◆ **Data**
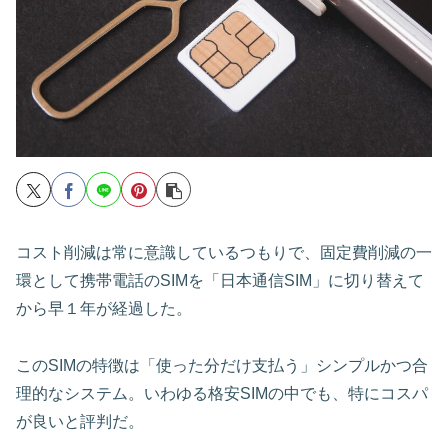
コスト削減は常に意識しているつもりで、固定費削減の一
環として携帯電話のSIMを「日本通信SIM」に切り替えて
から早１年が経過した。
このSIMの特徴は「使った分だけ支払う」シンプルかつ合
理的なシステム。いわゆる格安SIMの中でも、特にコスパ
が良いと評判だ。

◆ **Task brief**
The material must be restated verbatim. Its pictures must be omitted.

◆ **The answer**
コスト削減は常に意識しているつもりで、固定費削減の一
環として携帯電話のSIMを「日本通信SIM」に切り替えて
から早１年が経過した。
このSIMの特徴は「使った分だけ支払う」シンプルかつ合
理的なシステム。いわゆる格安SIMの中でも、特にコスパ
が良いと評判だ。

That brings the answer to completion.